Other journalism conferences with Coke’s funding took place. While the Global Energy Balance Network is now dismantled amid controversy of Coke’s influence on research outcomes, and despite one journalist’s complaint about the source of funding at these journalism conferences, the desired impact on other media representatives was had, supporting the message Coke wish to share – soft drinks are fine if you exercise.
Journalists may have been misled, but they should have had the wherewithal to question not only funding but also the choice of topics and speakers, including representatives from McDonald’s and Coca-Cola at a 2014 conference.
“Overall, this looks like an industry meeting framed as science, and the journalists bought into it,” said Marion Nestle, professor of nutrition and public health at New York University. “Coca-Cola got its money’s worth on this one.”
Coca-Cola has also come under fire for being a primary or majority funder of ‘science-based’ research, attempting to instill doubt in consumers as the whether regular soft drink consumption was an issue for the waistline.
In late 2016, a review paper revealed that of the 60 studies assessing the link between sugar-sweetened beverages and obesity and type 2 diabetes, the 26 that refuted the connection were industry funded.
Coke has previously poured cash into both the Global Energy Balance Network and Exercise is Medicine organisations, and the Energy Balance in METEx research out of the University of Queensland. Each focus research on the role of exercise in the rise of obesity, often with little regard for diet.

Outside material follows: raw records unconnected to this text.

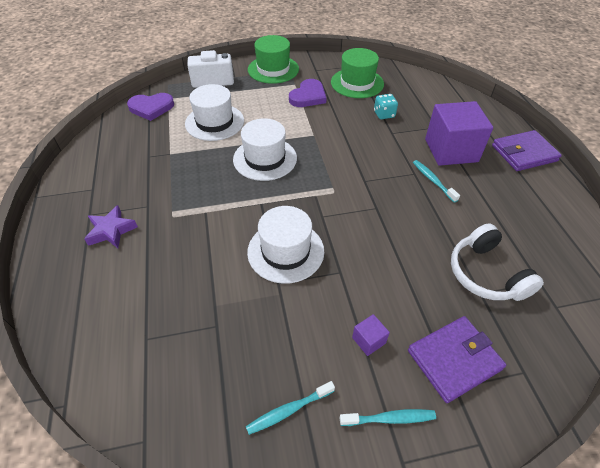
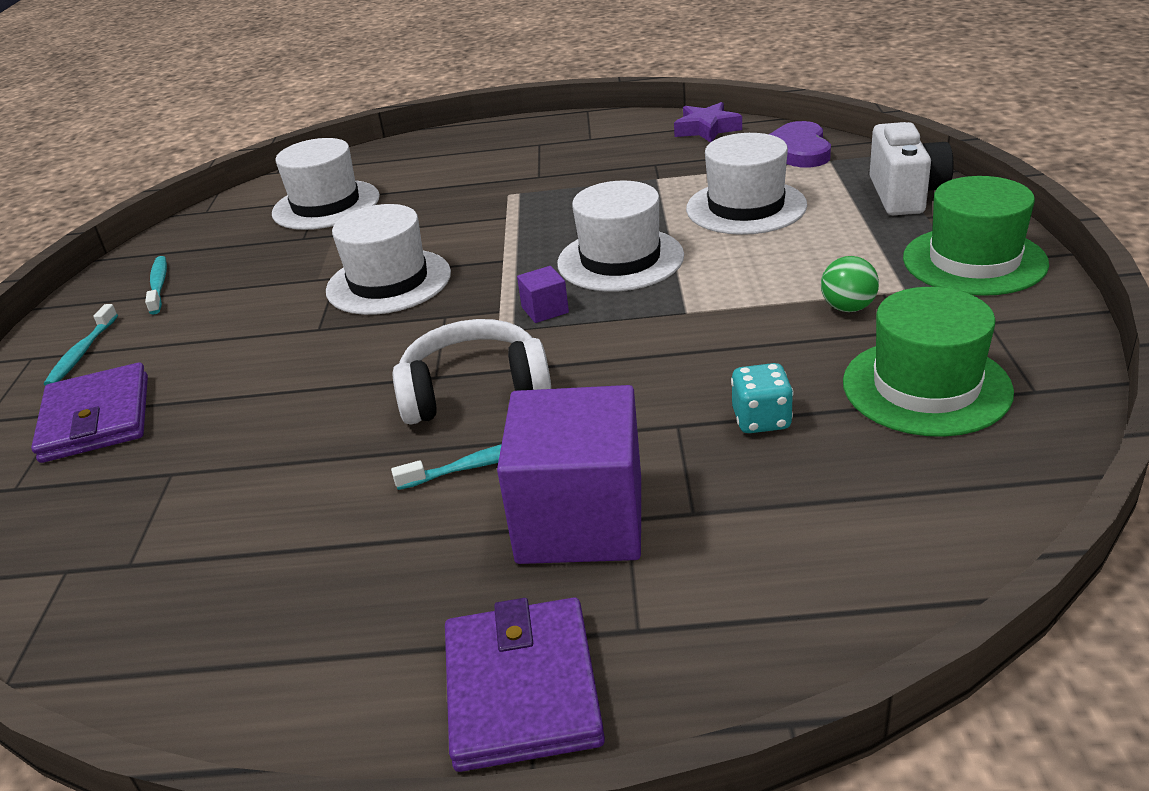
camera: 105 degrees right, 15 degrees down
(111, 231) = (501, 160): purple star -> purple star (706, 129)
(160, 329) = (326, 205): none -> white hat
(308, 96) = (848, 308): purple heart -> green ball
(368, 340) = (190, 345): purple cube -> purple cube (545, 310)
(486, 274) = (199, 490): white headphones -> white headphones (474, 390)

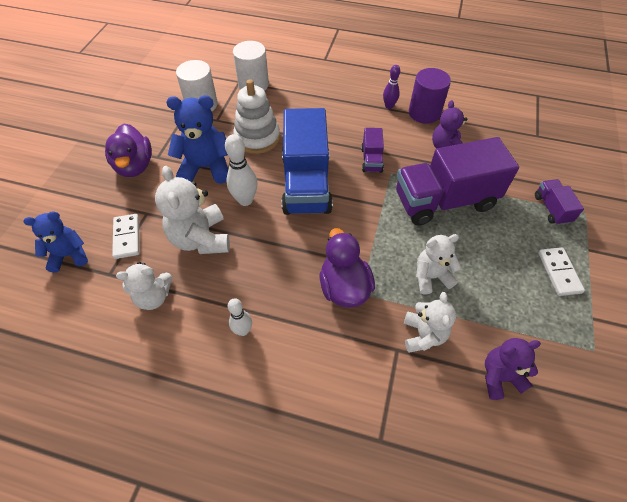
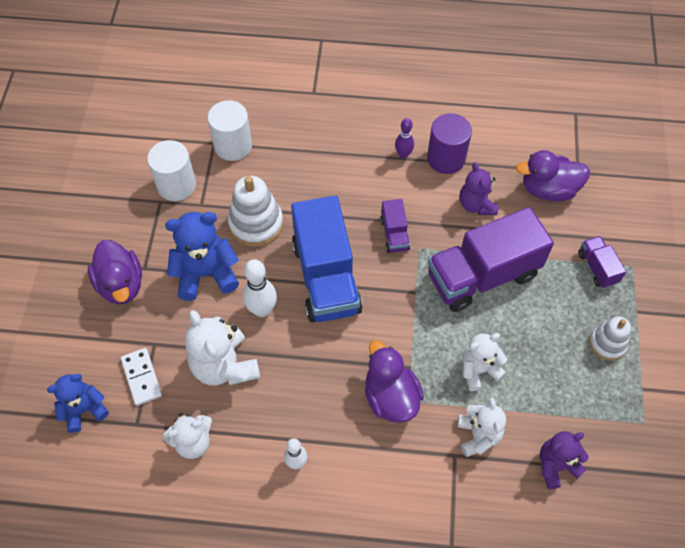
camera: 10 degrees left, 5 degrees up
(510, 145) = (548, 189): none -> purple duck
(559, 272) = (607, 343): white domino -> white stacking toy

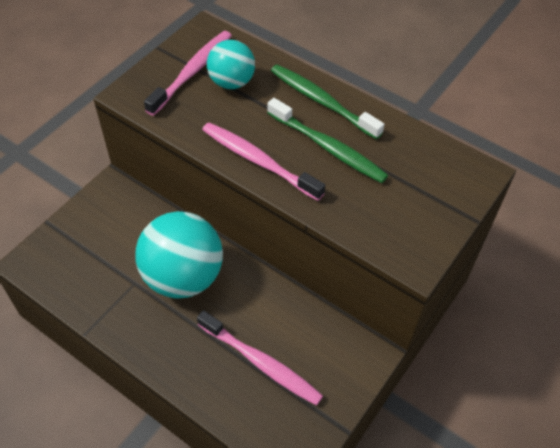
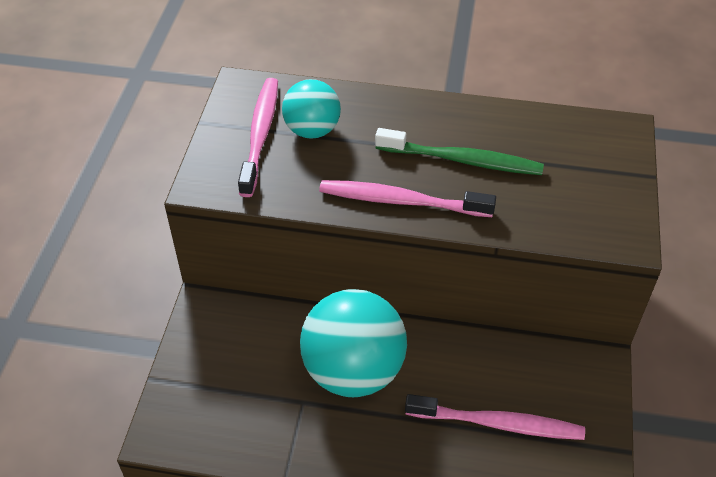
camera: 25 degrees left, 5 degrees down
(322, 101) = (422, 116): green toothbrush -> none

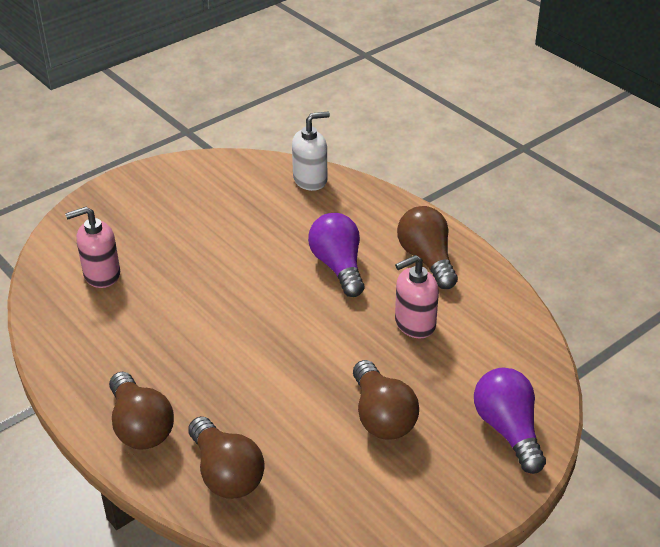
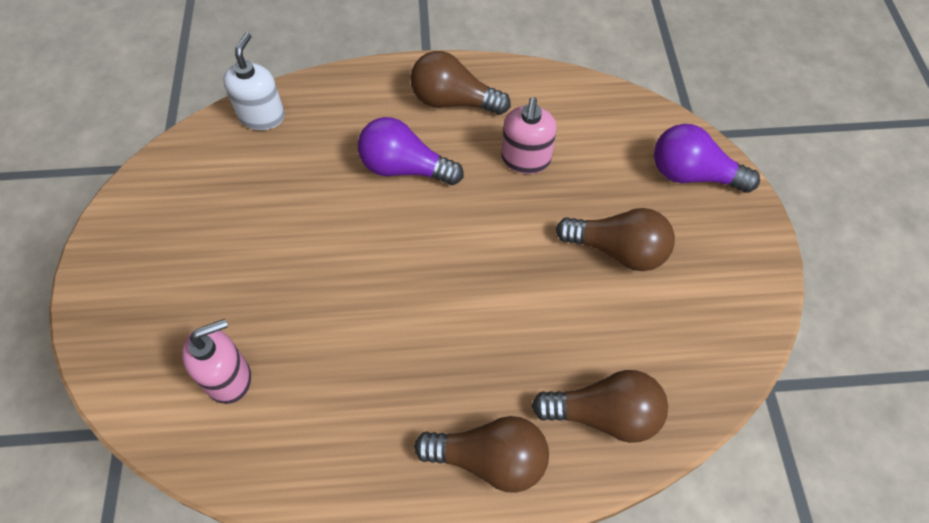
camera: 55 degrees left, 20 degrees up
(101, 275) = (228, 377): pink soap dispenser -> pink soap dispenser turned 135 degrees counterclockwise

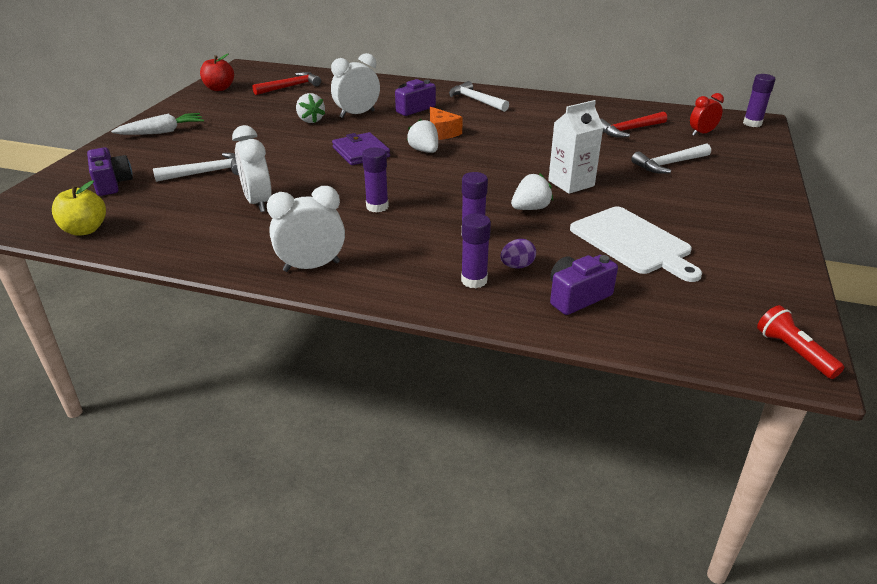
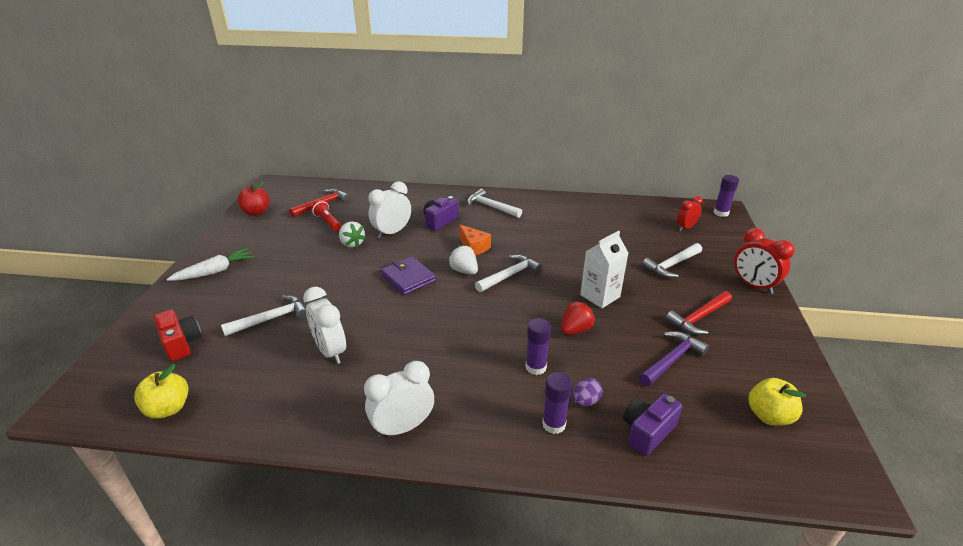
camera: 10 degrees left, 0 degrees up
(112, 183) = (181, 343): purple camera -> red camera
(377, 207) = (442, 344): purple glue stick -> none
(474, 158) = (510, 275): none -> white hammer
(530, 208) = (575, 330): white strawberry -> red strawberry
(628, 130) = (627, 229): red hammer -> red hammer (698, 318)
(633, 242) = (672, 359): white cutting board -> purple hammer
(728, 299) = (769, 416): none -> yellow apple
(763, 189) = (753, 285): none -> red clock
(793, 352) = (840, 471): red flashlight -> red flashlight (327, 222)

The thing to remember is the link between weight gain and high-sugar, nutrient-poor, energy-dense products like soft drink is only one part of the health equation. Let’s not forget impacts to teeth, the heart, and increased risk for type 2 diabetes and other chronic diseases.2
Funding of academic institutions and research should be independent and transparent. And if financial support from industry continues, a stricter policy must be issued around corporate influence on research outcomes.
As wonderfully put in an article by Dean Schillinger, of University of California San Francisco, and Michael Jacobson, of Center for Science in Public Interest: “The scientific endeavor combines unbiased experimentation with objective observations of the natural world to accumulate knowledge so as to approximate truth. In misappropriating scientific methods to reject science, the SSB industry, whose objectives are to sell products (even if those products, in the amounts consumed by millions of Americans, could promote illness), demonstrated the vulnerabilities to which science can be subjected.”3
By Angela Johnson (BHSc Nut. Med.)
- Thacker P 2017, ‘Coca-Cola’s secret influence on medical and science journalists’ BMJ, vol. 357.
- Rethink Sugary Drink Partners 2015, Consensus Statement Sugary Beverages, viewed 12 April 2017, <http://www.rethinksugarydrink.org.au/downloads/Consensus_position_statement.pdf>
- Schillinger, D, & Jacobson, MF 2016, ‘Science and Public Health on Trial: Warning Notices on Advertisements for Sugary Drinks’, JAMA.